Ma femme est un gangster 2 : Bloody Mama


La Gloria ressuscitée de Gena & John ? La Gloria Gaynor survit encore ! 


Certain(e)s, spécialement en Occident, reprochent au cinéma sud-coréen contemporain sa caractérisation des personnages féminins. Comme pour contrer ces accusations de misogynie généralisée, ce cortège de sous-héroïnes estimées souvent décoratives, très tabassées, Ma femme est un gangster 2 (Jeong Heung-sun, 2003) évoque un univers où règne le supposé « deuxième sexe », amitiés aux mânes de la Simone sartrienne. Cantonnée à l’introduction, à la conclusion, l’action laisse la place à une comédie de mœurs dans laquelle les hommes font de la figuration, autour du pôle d’attraction désigné par le titre drolatique, presque schizophrénique. Amnésique, la Patronne se recycle illico au creux d’un petit resto de quartier menacé par l’érection, terme connoté, adéquat, d’un futur centre commercial aux mains de vandales en costard bien sûr noir. À Séoul aussi, le capitalisme sévit, sa collusion avec les triades locales en bonne logique économique, symbolique. Le conte sexué, peu sexuel, gentiment marxiste, pourrait d’ailleurs se dérouler du côté de Hong Kong, de ses castagnes et de ses sarcasmes cinématographiques d’autrefois, pourquoi pas. Certes, le menu manque de saveur, d’ampleur, soigné, impersonnel, au risque du télévisuel. Il se suit cependant sans déplaisir, on vit pire, il repose sur les épaules de la sympathique et assez keatonienne Shin Eun-gyeong, sorte de Michelle Yeoh déguisée en cuistot. Chouchou (Tsu Tsu en VO) chute donc deux fois, perd la mémoire, la retrouve pas trop tard, brise un miroir, s’électrocute, hirsute, s’affame de foudre, apprend à faire des pâtes, patatras. Rescapée de son vol plané depuis le building ludique, son chaos tout en haut, escortée en contrepoint par l’increvable White Christmas de Bing Crosby, elle atterrit sur un camion de volatiles puis sur le pavé, à proximité d’un restaurateur au grand cœur, appréciable Park Jun-gyu, célibataire (durant dix-sept ans) bourré en train de chantonner puis de pisser, POV renversé de la doublement atterrée.

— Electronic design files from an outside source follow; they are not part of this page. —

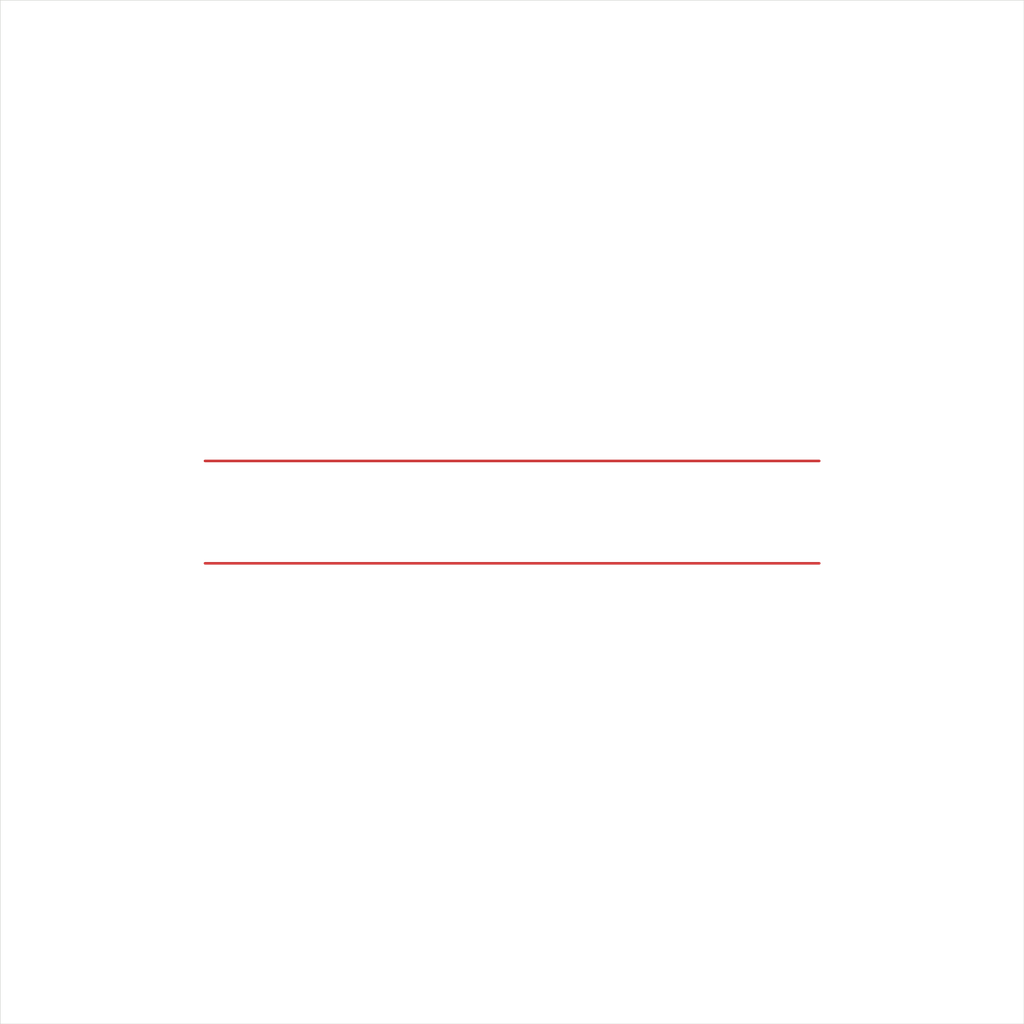
<source format=kicad_pcb>
(kicad_pcb (version 20241229) (generator "pcbnew") (generator_version "9.0")
	(general
		(thickness 1.6)
	)
	(paper "A4")
	(layers
		(0 "F.Cu" signal)
		(2 "B.Cu" signal)
		(25 "Edge.Cuts" user)
	)
	(setup
		(pad_to_mask_clearance 0)
	)
	(net 0 "")
	(net 1 "Signal1")
	(net 2 "Signal2")
	(gr_rect
		(start 50 50)
		(end 150 150)
		(stroke (width 0.05) (type solid))
		(fill none)
		(layer "Edge.Cuts")
		(uuid "a2038340-83af-4064-824c-f4571468d80e")
	)
	(segment
		(start 70 95)
		(end 130 95)
		(width 0.25)
		(layer "F.Cu")
		(net 1)
		(uuid "l3038340-83af-4064-824c-f4571468d80p")
	)
	(segment
		(start 70 105)
		(end 130 105)
		(width 0.25)
		(layer "F.Cu")
		(net 2)
		(uuid "m4038340-83af-4064-824c-f4571468d80q")
	)
	(embedded_fonts no)
)

</source>
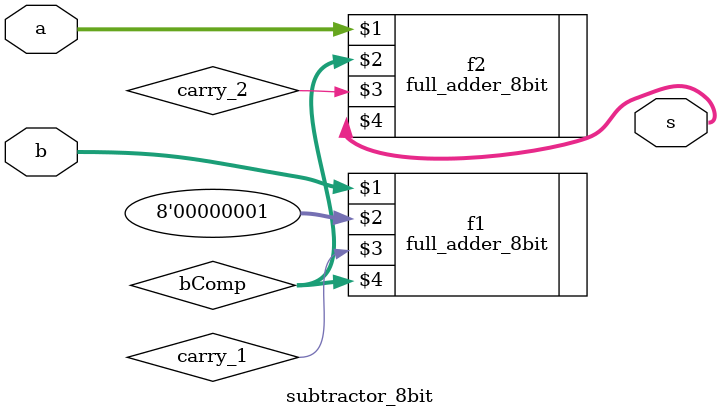
<source format=v>
`timescale 1ns / 1ps
module subtractor_8bit(
    input [7:0] a,
    input [7:0] b,
    output [7:0] s
    );
		wire  [7:0]bComp;
		wire carry_1, carry_2;
	
	
	full_adder_8bit f1(b,8'b00000001,carry_1,bComp);
	full_adder_8bit f2(a, bComp, carry_2, s);
endmodule

</source>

Le type élève seul une gamine rétive, harcelée par des consœurs en uniforme nippon, allons bon, au cutter rose, admirez le sens du détail. Évidemment, la maîtresse du gang des ciseaux viendra fissa lui donner un coup de main et… de peigne, affreuses coiffures en récompense des maltraitances. Sinon, la Mygale malmène son ennemi le Squale, doté d’un collier vocal qui déraille, lui fait changer de genre, croise la route d’un investisseur vétéran, mélomane d’amours rémunérées, d’une connaissance experte en séduction, en poitrine agitée, en doigts embouchés, apprivoise la petite bâtarde précitée, roule en scooter de cascadeur, in extremis, en image fixe, combat en l’air une ultime adversaire very vénère, dealeuse hautaine en talons hauts, en pantalon rouge et lèvres idem, caméo muet en mode mannequin de Zhang Ziyi, alors entre Hero (Zhang Yimou, 2002) et 2046 (Wong Kar-wai, 2004). La coda cohérente survient après le sacre du braquage de banque avorté (parturiente rouée de coups de pied) et l’opprobre express (rivale joviale), la bonne réputation regagnée, de la hors-la-loi pas tellement immorale, malgré son maigre moral face à la mort de son sauveur, Judas à la rescousse embroché sur une lame maousse, à l’épouse décédée en couches. Ma femme est un gangster 2 s’avère-t-il en vérité, au vu de ce qui précède, divertit, mélange le drame et la comédie, renverse les rôles, culbute les habitudes, un film féministe ? Pas vraiment, puisque dépourvu de victimisation, de récrimination, de néologisme à la con (« féminicide », Seigneur). Montée par  Go Im-pyo (Deux sœurs, Kim Jee-woon, 2003), cette suite d’un succès en Asie, deuxième volet moins rentable d’une trilogie locale, s’assortit d’un sbire baptisé RoboCop, et hop, d’un tueur chanteur hospitalisé, because culotte colorée, adieu à ses valseuses, entre les mains d’un médecin au féminin, d’un vestiaire de mecs immobiles et d’un serpent croqué cuit histoire de se souvenir de jadis. En résumé, rien de roboratif, toutefois du festif, à déguster en soirée, avec ou sans sa moitié en son royaume manifesté.